▶ _Work to be completed_:
Return every line of the data below that contains the string "filled".

▶ _Dataset_:
## start

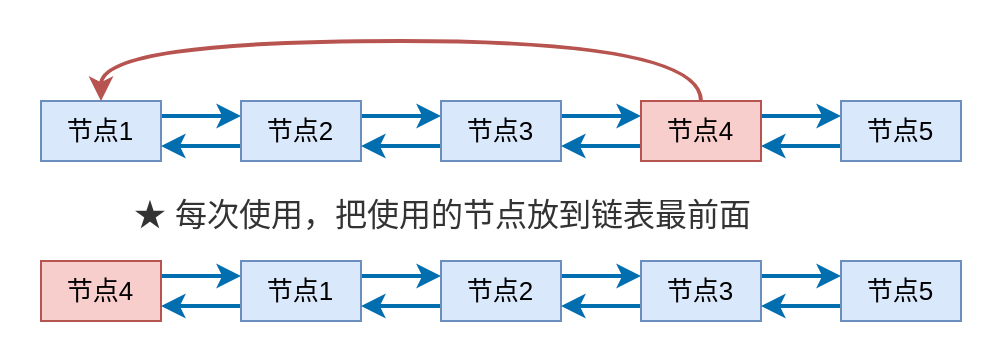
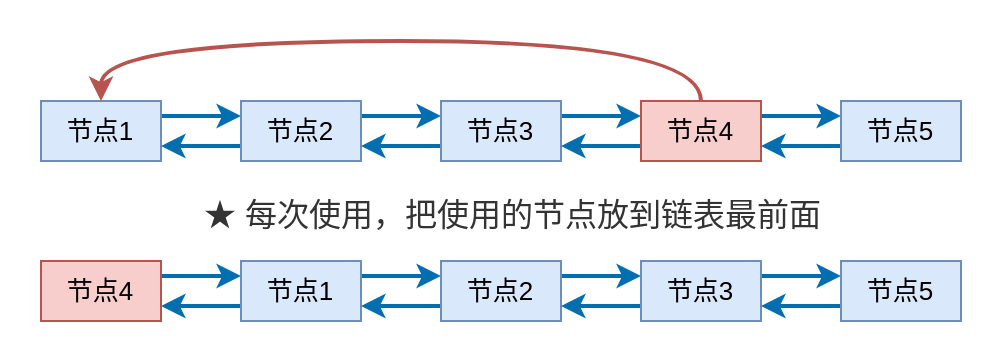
  <mxCell id="0" />
  <mxCell id="1" parent="0" />
  <mxCell id="2" style="edgeStyle=orthogonalEdgeStyle;rounded=0;orthogonalLoop=1;jettySize=auto;html=1;exitX=1;exitY=0.25;exitDx=0;exitDy=0;entryX=0;entryY=0.25;entryDx=0;entryDy=0;fillColor=#1ba1e2;strokeColor=#006EAF;strokeWidth=2;" edge="1" parent="1" source="3" target="6"><mxGeometry relative="1" as="geometry" /></mxCell>
  <mxCell id="3" value="&lt;font style=&quot;font-size: 13px&quot;&gt;节点1&lt;/font&gt;" style="rounded=0;whiteSpace=wrap;html=1;fillColor=#dae8fc;strokeColor=#6c8ebf;" vertex="1" parent="1"><mxGeometry x="20" y="50" width="60" height="30" as="geometry" /></mxCell>
  <mxCell id="4" style="edgeStyle=orthogonalEdgeStyle;rounded=0;orthogonalLoop=1;jettySize=auto;html=1;exitX=1;exitY=0.25;exitDx=0;exitDy=0;entryX=0;entryY=0.25;entryDx=0;entryDy=0;fillColor=#1ba1e2;strokeColor=#006EAF;strokeWidth=2;" edge="1" parent="1" source="6" target="9"><mxGeometry relative="1" as="geometry" /></mxCell>
  <mxCell id="5" style="edgeStyle=orthogonalEdgeStyle;rounded=0;orthogonalLoop=1;jettySize=auto;html=1;exitX=0;exitY=0.75;exitDx=0;exitDy=0;entryX=1;entryY=0.75;entryDx=0;entryDy=0;fillColor=#1ba1e2;strokeColor=#006EAF;strokeWidth=2;" edge="1" parent="1" source="6" target="3"><mxGeometry relative="1" as="geometry" /></mxCell>
  <mxCell id="6" value="&lt;font style=&quot;font-size: 13px&quot;&gt;节点2&lt;/font&gt;" style="rounded=0;whiteSpace=wrap;html=1;fillColor=#dae8fc;strokeColor=#6c8ebf;" vertex="1" parent="1"><mxGeometry x="120" y="50" width="60" height="30" as="geometry" /></mxCell>
  <mxCell id="7" style="edgeStyle=orthogonalEdgeStyle;rounded=0;orthogonalLoop=1;jettySize=auto;html=1;exitX=1;exitY=0.25;exitDx=0;exitDy=0;entryX=0;entryY=0.25;entryDx=0;entryDy=0;fillColor=#1ba1e2;strokeColor=#006EAF;strokeWidth=2;" edge="1" parent="1" source="9" target="13"><mxGeometry relative="1" as="geometry" /></mxCell>
  <mxCell id="8" style="edgeStyle=orthogonalEdgeStyle;rounded=0;orthogonalLoop=1;jettySize=auto;html=1;exitX=0;exitY=0.75;exitDx=0;exitDy=0;entryX=1;entryY=0.75;entryDx=0;entryDy=0;fillColor=#1ba1e2;strokeColor=#006EAF;strokeWidth=2;" edge="1" parent="1" source="9" target="6"><mxGeometry relative="1" as="geometry" /></mxCell>
  <mxCell id="9" value="&lt;font style=&quot;font-size: 13px&quot;&gt;节点3&lt;/font&gt;" style="rounded=0;whiteSpace=wrap;html=1;fillColor=#dae8fc;strokeColor=#6c8ebf;" vertex="1" parent="1"><mxGeometry x="220" y="50" width="60" height="30" as="geometry" /></mxCell>
  <mxCell id="10" style="edgeStyle=orthogonalEdgeStyle;rounded=0;orthogonalLoop=1;jettySize=auto;html=1;exitX=1;exitY=0.25;exitDx=0;exitDy=0;entryX=0;entryY=0.25;entryDx=0;entryDy=0;fillColor=#1ba1e2;strokeColor=#006EAF;strokeWidth=2;" edge="1" parent="1" source="13" target="15"><mxGeometry relative="1" as="geometry" /></mxCell>
  <mxCell id="11" style="edgeStyle=orthogonalEdgeStyle;rounded=0;orthogonalLoop=1;jettySize=auto;html=1;exitX=0;exitY=0.75;exitDx=0;exitDy=0;entryX=1;entryY=0.75;entryDx=0;entryDy=0;fillColor=#1ba1e2;strokeColor=#006EAF;strokeWidth=2;" edge="1" parent="1" source="13" target="9"><mxGeometry relative="1" as="geometry"><mxPoint x="299.857" y="72.429" as="targetPoint" /></mxGeometry></mxCell>
  <mxCell id="12" style="edgeStyle=orthogonalEdgeStyle;curved=1;orthogonalLoop=1;jettySize=auto;html=1;exitX=0.5;exitY=0;exitDx=0;exitDy=0;entryX=0.5;entryY=0;entryDx=0;entryDy=0;strokeWidth=2;fillColor=#f8cecc;strokeColor=#b85450;" edge="1" parent="1" source="13" target="3"><mxGeometry relative="1" as="geometry"><Array as="points"><mxPoint x="350" y="20" /><mxPoint x="50" y="20" /></Array></mxGeometry></mxCell>
  <mxCell id="13" value="&lt;font style=&quot;font-size: 13px&quot;&gt;节点4&lt;/font&gt;" style="rounded=0;whiteSpace=wrap;html=1;fillColor=#f8cecc;strokeColor=#b85450;" vertex="1" parent="1"><mxGeometry x="320" y="50" width="60" height="30" as="geometry" /></mxCell>
  <mxCell id="14" style="edgeStyle=orthogonalEdgeStyle;rounded=0;orthogonalLoop=1;jettySize=auto;html=1;exitX=0;exitY=0.75;exitDx=0;exitDy=0;entryX=1;entryY=0.75;entryDx=0;entryDy=0;fillColor=#1ba1e2;strokeColor=#006EAF;strokeWidth=2;" edge="1" parent="1" source="15" target="13"><mxGeometry relative="1" as="geometry" /></mxCell>
  <mxCell id="15" value="&lt;font style=&quot;font-size: 13px&quot;&gt;节点5&lt;/font&gt;" style="rounded=0;whiteSpace=wrap;html=1;fillColor=#dae8fc;strokeColor=#6c8ebf;" vertex="1" parent="1"><mxGeometry x="420" y="50" width="60" height="30" as="geometry" /></mxCell>
  <mxCell id="16" style="edgeStyle=orthogonalEdgeStyle;rounded=0;orthogonalLoop=1;jettySize=auto;html=1;exitX=1;exitY=0.25;exitDx=0;exitDy=0;entryX=0;entryY=0.25;entryDx=0;entryDy=0;fillColor=#1ba1e2;strokeColor=#006EAF;strokeWidth=2;" edge="1" parent="1" source="17" target="20"><mxGeometry relative="1" as="geometry" /></mxCell>
  <mxCell id="17" value="&lt;font style=&quot;font-size: 13px&quot;&gt;节点4&lt;/font&gt;" style="rounded=0;whiteSpace=wrap;html=1;fillColor=#f8cecc;strokeColor=#b85450;" vertex="1" parent="1"><mxGeometry x="20" y="130" width="60" height="30" as="geometry" /></mxCell>
  <mxCell id="18" style="edgeStyle=orthogonalEdgeStyle;rounded=0;orthogonalLoop=1;jettySize=auto;html=1;exitX=1;exitY=0.25;exitDx=0;exitDy=0;entryX=0;entryY=0.25;entryDx=0;entryDy=0;fillColor=#1ba1e2;strokeColor=#006EAF;strokeWidth=2;" edge="1" parent="1" source="20" target="23"><mxGeometry relative="1" as="geometry" /></mxCell>
  <mxCell id="19" style="edgeStyle=orthogonalEdgeStyle;rounded=0;orthogonalLoop=1;jettySize=auto;html=1;exitX=0;exitY=0.75;exitDx=0;exitDy=0;entryX=1;entryY=0.75;entryDx=0;entryDy=0;fillColor=#1ba1e2;strokeColor=#006EAF;strokeWidth=2;" edge="1" parent="1" source="20" target="17"><mxGeometry relative="1" as="geometry" /></mxCell>
  <mxCell id="20" value="&lt;font style=&quot;font-size: 13px&quot;&gt;节点1&lt;/font&gt;" style="rounded=0;whiteSpace=wrap;html=1;fillColor=#dae8fc;strokeColor=#6c8ebf;" vertex="1" parent="1"><mxGeometry x="120" y="130" width="60" height="30" as="geometry" /></mxCell>
  <mxCell id="21" style="edgeStyle=orthogonalEdgeStyle;rounded=0;orthogonalLoop=1;jettySize=auto;html=1;exitX=1;exitY=0.25;exitDx=0;exitDy=0;entryX=0;entryY=0.25;entryDx=0;entryDy=0;fillColor=#1ba1e2;strokeColor=#006EAF;strokeWidth=2;" edge="1" parent="1" source="23" target="26"><mxGeometry relative="1" as="geometry" /></mxCell>
  <mxCell id="22" style="edgeStyle=orthogonalEdgeStyle;rounded=0;orthogonalLoop=1;jettySize=auto;html=1;exitX=0;exitY=0.75;exitDx=0;exitDy=0;entryX=1;entryY=0.75;entryDx=0;entryDy=0;fillColor=#1ba1e2;strokeColor=#006EAF;strokeWidth=2;" edge="1" parent="1" source="23" target="20"><mxGeometry relative="1" as="geometry" /></mxCell>
  <mxCell id="23" value="&lt;font style=&quot;font-size: 13px&quot;&gt;节点2&lt;/font&gt;" style="rounded=0;whiteSpace=wrap;html=1;fillColor=#dae8fc;strokeColor=#6c8ebf;" vertex="1" parent="1"><mxGeometry x="220" y="130" width="60" height="30" as="geometry" /></mxCell>
  <mxCell id="24" style="edgeStyle=orthogonalEdgeStyle;rounded=0;orthogonalLoop=1;jettySize=auto;html=1;exitX=1;exitY=0.25;exitDx=0;exitDy=0;entryX=0;entryY=0.25;entryDx=0;entryDy=0;fillColor=#1ba1e2;strokeColor=#006EAF;strokeWidth=2;" edge="1" parent="1" source="26" target="28"><mxGeometry relative="1" as="geometry" /></mxCell>
  <mxCell id="25" style="edgeStyle=orthogonalEdgeStyle;rounded=0;orthogonalLoop=1;jettySize=auto;html=1;exitX=0;exitY=0.75;exitDx=0;exitDy=0;entryX=1;entryY=0.75;entryDx=0;entryDy=0;fillColor=#1ba1e2;strokeColor=#006EAF;strokeWidth=2;" edge="1" parent="1" source="26" target="23"><mxGeometry relative="1" as="geometry"><mxPoint x="299.857" y="152.429" as="targetPoint" /></mxGeometry></mxCell>
  <mxCell id="26" value="&lt;font style=&quot;font-size: 13px&quot;&gt;节点3&lt;/font&gt;" style="rounded=0;whiteSpace=wrap;html=1;fillColor=#dae8fc;strokeColor=#6c8ebf;" vertex="1" parent="1"><mxGeometry x="320" y="130" width="60" height="30" as="geometry" /></mxCell>
  <mxCell id="27" style="edgeStyle=orthogonalEdgeStyle;rounded=0;orthogonalLoop=1;jettySize=auto;html=1;exitX=0;exitY=0.75;exitDx=0;exitDy=0;entryX=1;entryY=0.75;entryDx=0;entryDy=0;fillColor=#1ba1e2;strokeColor=#006EAF;strokeWidth=2;" edge="1" parent="1" source="28" target="26"><mxGeometry relative="1" as="geometry" /></mxCell>
  <mxCell id="28" value="&lt;font style=&quot;font-size: 13px&quot;&gt;节点5&lt;/font&gt;" style="rounded=0;whiteSpace=wrap;html=1;fillColor=#dae8fc;strokeColor=#6c8ebf;" vertex="1" parent="1"><mxGeometry x="420" y="130" width="60" height="30" as="geometry" /></mxCell>
- <mxCell id="29" value="&lt;font style=&quot;font-size: 16px&quot; color=&quot;#333333&quot;&gt;★ 每次使用，把使用的节点放到链表最前面&lt;/font&gt;" style="text;html=1;resizable=0;points=[];autosize=1;align=left;verticalAlign=top;spacingTop=-4;" vertex="1" parent="1"><mxGeometry x="65" y="95" width="320" height="20" as="geometry" /></mxCell>
+ <mxCell id="29" value="&lt;font style=&quot;font-size: 16px&quot; color=&quot;#333333&quot;&gt;★ 每次使用，把使用的节点放到链表最前面&lt;/font&gt;" style="text;html=1;resizable=0;points=[];autosize=1;align=left;verticalAlign=top;spacingTop=-4;" vertex="1" parent="1"><mxGeometry x="100" y="95" width="320" height="20" as="geometry" /></mxCell>
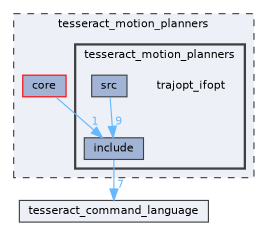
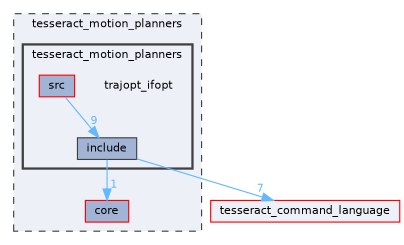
  digraph {
    compound=true
    node [fontname=Helvetica fontsize=10 shape=box color=grey25 fillcolor="#a2b4d6" style=filled]
    edge [color=steelblue1 fontcolor=steelblue1 fontname=Helvetica fontsize=10 labeldistance=1.5 labelfontname=Helvetica labelfontsize=10]
    n1 [height=0.2 label=trajopt_ifopt shape=plaintext width=0.4 color="" fillcolor="" style=""]
    n2 [height=0.2 label=include width=0.4]
-   n3 [height=0.2 label=src width=0.4]
+   n3 [color=red height=0.2 label=src width=0.4]
    n4 [color=red height=0.2 label=core width=0.4]
-   n5 [fillcolor="#edf0f7" height=0.2 label=tesseract_command_language width=0.4]
+   n5 [color=red fillcolor="#edf0f7" height=0.2 label=tesseract_command_language width=0.4]
    subgraph cluster_1 {
      bgcolor="#edf0f7"
      fontname=Helvetica
      fontsize=10
      label=tesseract_motion_planners
      pencolor=grey25
      style="filled,dashed"
      n4
      subgraph cluster_2 {
        bgcolor="#edf0f7"
        fontname=Helvetica
        fontsize=10
        label=tesseract_motion_planners
        pencolor=grey25
        style="filled,bold"
        n1
        n2
        n3
      }
    }
-   n4 -> n2 [headlabel=1]
+   n2 -> n4 [headlabel=1]
    n2 -> n5 [headlabel=7]
    n3 -> n2 [headlabel=9]
  }
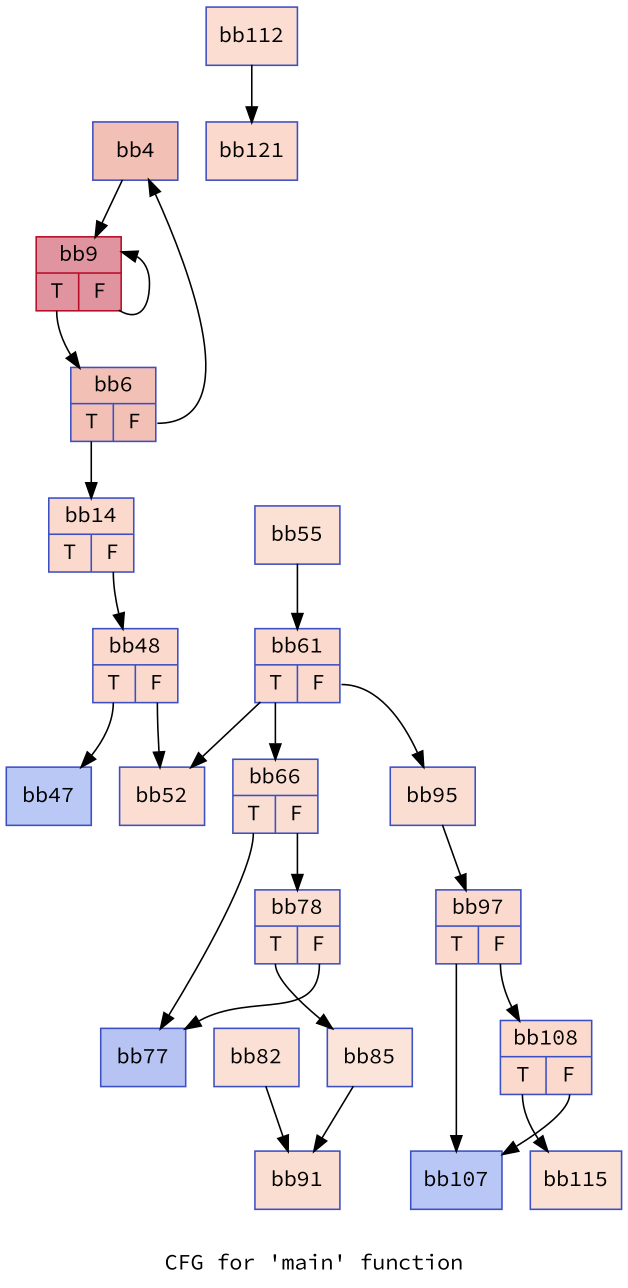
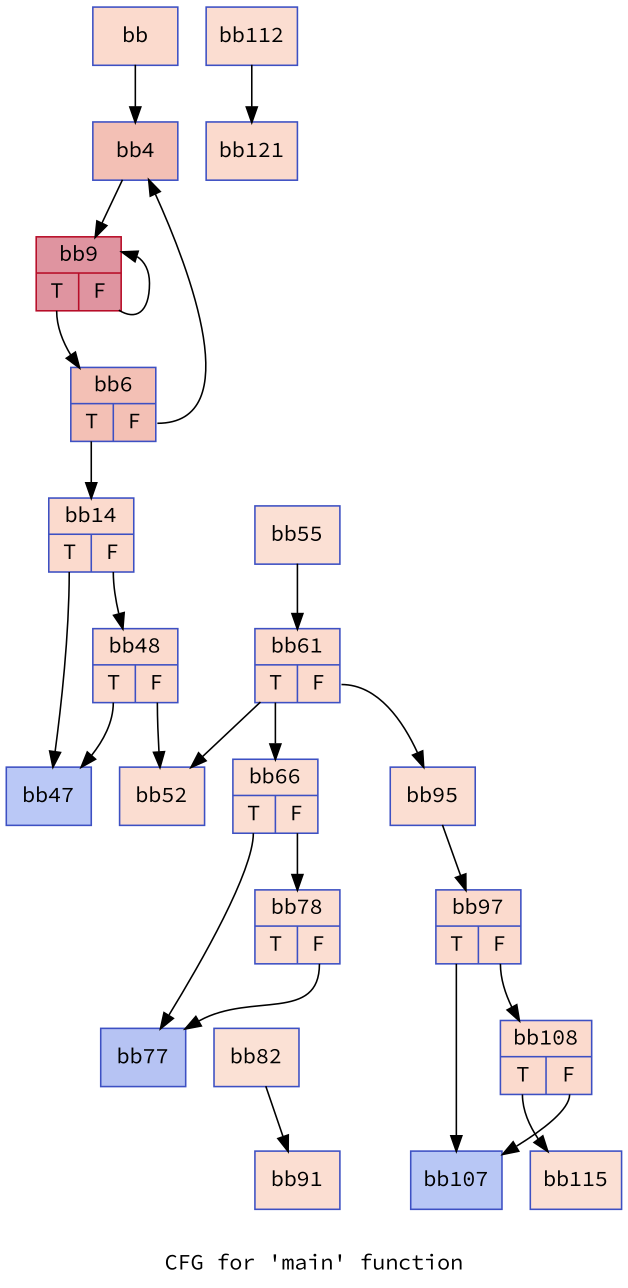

## end

▶ _The result_:
    node [fontname=Helvetica fontsize=10 shape=box color=grey25 fillcolor="#a2b4d6" style=filled]
      style="filled,dashed"
        style="filled,bold"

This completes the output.